I also agree that the condition upheld in Warden comports with the Article III requirement that the court, not the probation office, “impose the [defendant’s] punishment,” Ex parte United States, 242 U.S. at 41-42, 37 S.Ct. 72, as well as the 18 U.S.C. § 3672 requirement that the “court[, not the probation office,] ... direct the payment of [treatment costs],” if any. The Warden court made it clear that part of the defendant’s punishment was to pay for all of his own rehabilitative treatment costs — a requirement the defendant was ordered to fulfill unless the probation office later determined he was financially unable to do so. The Warden court could have directed the defendant to pay none of his treatment costs, or to pay only the first $250 of those costs, depending on the circumstances of the particular case. While the court left to the probation office the administrative detail of calculating the defendant’s ability to pay, the court itself decided whether the defendant’s punishment should include payment of some, all, or none of his rehabilitative costs, as Article III and § 3672 required it to do.
If the condition imposed upon Soltero were identical to that imposed in Warden, I would have no trouble upholding it.
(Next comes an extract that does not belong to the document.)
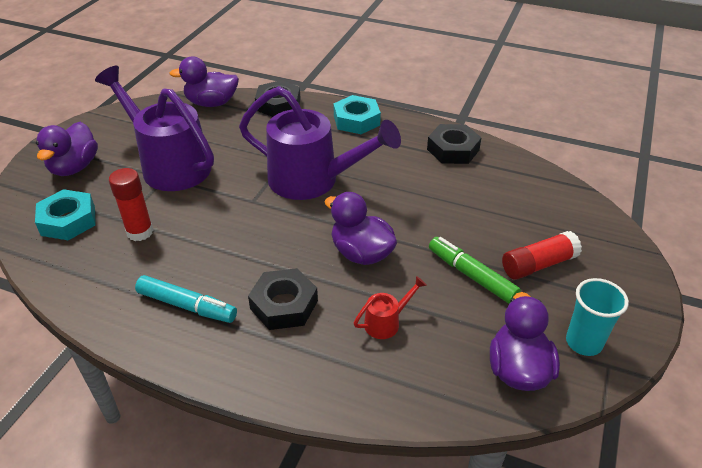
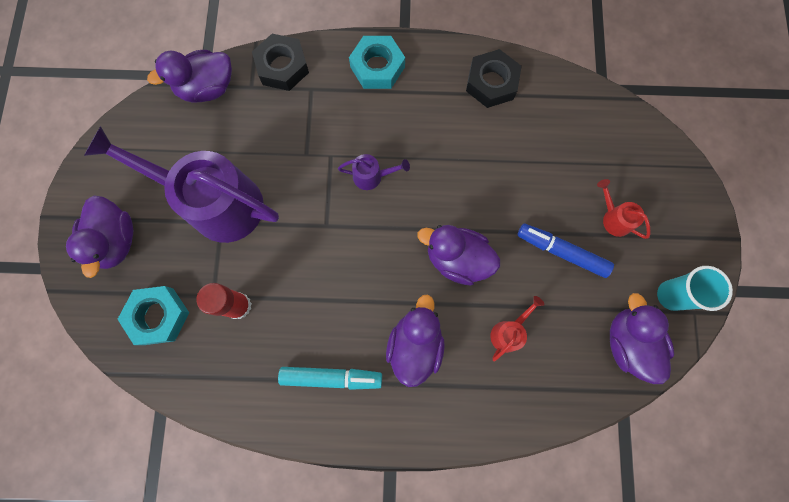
camera: 20 degrees left, 35 degrees up
purple watering can [239,86,401,200] -> purple watering can [338,154,410,190], size x0.40
black nut [248,268,318,330] -> purple duck [386,294,445,387]
green marker [429,237,521,304] -> blue marker [517,224,614,278]
red glue stick [502,231,582,280] -> red watering can [597,179,651,239]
Unfortunately, where the Warden condition explicitly directed the defendant to pay the full costs of his treatment and delegated only the ability to pay determination to the probation office, the condition here goes a step further and delegates to the probation office responsibility for determining not only the defendant’s ability to pay for court-ordered treatment, but also whether the defendant should be required to pay for some, all, or none of the treatment in the first instance. In essence, the condition here delegates the entire sentencing decision — not just the ministerial “ability to pay” computation — to a non-judicial officer.
While, in practice, this may be only a semantic distinction — as it is likely a probation office faced with the condition in *729Warden and the condition imposed here would reach the same result (i.e., the office would compute the defendant’s ability to pay and then require the defendant to pay treatment costs up to that amount) — deciding whether a defendant should be forced to pay for rehabilitative treatment (and, if so, to what extent) is a decision that is punitive in nature and, thus, Article III requires it to be made by a judge, not a probation officer. Ex parte United States, 242 U.S. at 41-42, 37 S.Ct. 72; Stephens, 424 F.3d at 880-81. I sympathize with the district court’s inclination to delegate an administrative task to an administrative agency whose information about a defendant’s financial situation may be superior to its own; however, the way in which the district court sought to achieve that end here delegates too much.

. See, e.g., 18 U.S.C. § 3664 (requiring probation office to include, in every PSR it prepares for crimes described in 18 U.S.C. § 3663A(c), "information sufficient for the court to exercise its discretion in fashioning a restitution order,” including "information relating to the economic circumstances of each defendant” — i.e., its calculation of the defendant’s ability to pay); United States v. Rearden, 349 F.3d 608, (9th Cir.2003) (discussing probation office's role in ascertaining a defendant's ability to pay a fine).